Exercise aim |
Rewrite all the rows below, putting "Latin name" in place of "scientific name" each time it appears and leaving everything else the same.

Data supplied |
┌──

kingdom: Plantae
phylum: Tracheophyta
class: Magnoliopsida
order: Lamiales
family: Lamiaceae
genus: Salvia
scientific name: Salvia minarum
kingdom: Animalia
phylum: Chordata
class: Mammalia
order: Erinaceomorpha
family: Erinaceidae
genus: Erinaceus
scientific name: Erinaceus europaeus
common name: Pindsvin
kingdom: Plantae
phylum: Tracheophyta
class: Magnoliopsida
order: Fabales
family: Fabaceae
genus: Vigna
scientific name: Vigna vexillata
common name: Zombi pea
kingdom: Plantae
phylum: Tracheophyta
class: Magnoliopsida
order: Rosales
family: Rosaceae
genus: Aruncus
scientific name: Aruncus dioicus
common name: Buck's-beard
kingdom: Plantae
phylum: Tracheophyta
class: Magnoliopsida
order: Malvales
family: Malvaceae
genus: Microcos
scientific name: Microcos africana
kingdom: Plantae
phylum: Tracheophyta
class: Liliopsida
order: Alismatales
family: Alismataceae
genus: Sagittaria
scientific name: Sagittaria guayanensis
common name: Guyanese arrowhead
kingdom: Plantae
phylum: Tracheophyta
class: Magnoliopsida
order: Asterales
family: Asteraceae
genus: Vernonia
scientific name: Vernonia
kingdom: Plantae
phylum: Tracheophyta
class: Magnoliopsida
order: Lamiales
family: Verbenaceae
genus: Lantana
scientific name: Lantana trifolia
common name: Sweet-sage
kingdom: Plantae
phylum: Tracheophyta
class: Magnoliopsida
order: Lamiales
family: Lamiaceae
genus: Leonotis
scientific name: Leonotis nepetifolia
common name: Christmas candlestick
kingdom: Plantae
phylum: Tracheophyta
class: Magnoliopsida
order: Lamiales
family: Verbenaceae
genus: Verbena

└──

Output of the task |
kingdom: Plantae
phylum: Tracheophyta
class: Magnoliopsida
order: Lamiales
family: Lamiaceae
genus: Salvia
Latin name: Salvia minarum
kingdom: Animalia
phylum: Chordata
class: Mammalia
order: Erinaceomorpha
family: Erinaceidae
genus: Erinaceus
Latin name: Erinaceus europaeus
common name: Pindsvin
kingdom: Plantae
phylum: Tracheophyta
class: Magnoliopsida
order: Fabales
family: Fabaceae
genus: Vigna
Latin name: Vigna vexillata
common name: Zombi pea
kingdom: Plantae
phylum: Tracheophyta
class: Magnoliopsida
order: Rosales
family: Rosaceae
genus: Aruncus
Latin name: Aruncus dioicus
common name: Buck's-beard
kingdom: Plantae
phylum: Tracheophyta
class: Magnoliopsida
order: Malvales
family: Malvaceae
genus: Microcos
Latin name: Microcos africana
kingdom: Plantae
phylum: Tracheophyta
class: Liliopsida
order: Alismatales
family: Alismataceae
genus: Sagittaria
Latin name: Sagittaria guayanensis
common name: Guyanese arrowhead
kingdom: Plantae
phylum: Tracheophyta
class: Magnoliopsida
order: Asterales
family: Asteraceae
genus: Vernonia
Latin name: Vernonia
kingdom: Plantae
phylum: Tracheophyta
class: Magnoliopsida
order: Lamiales
family: Verbenaceae
genus: Lantana
Latin name: Lantana trifolia
common name: Sweet-sage
kingdom: Plantae
phylum: Tracheophyta
class: Magnoliopsida
order: Lamiales
family: Lamiaceae
genus: Leonotis
Latin name: Leonotis nepetifolia
common name: Christmas candlestick
kingdom: Plantae
phylum: Tracheophyta
class: Magnoliopsida
order: Lamiales
family: Verbenaceae
genus: Verbena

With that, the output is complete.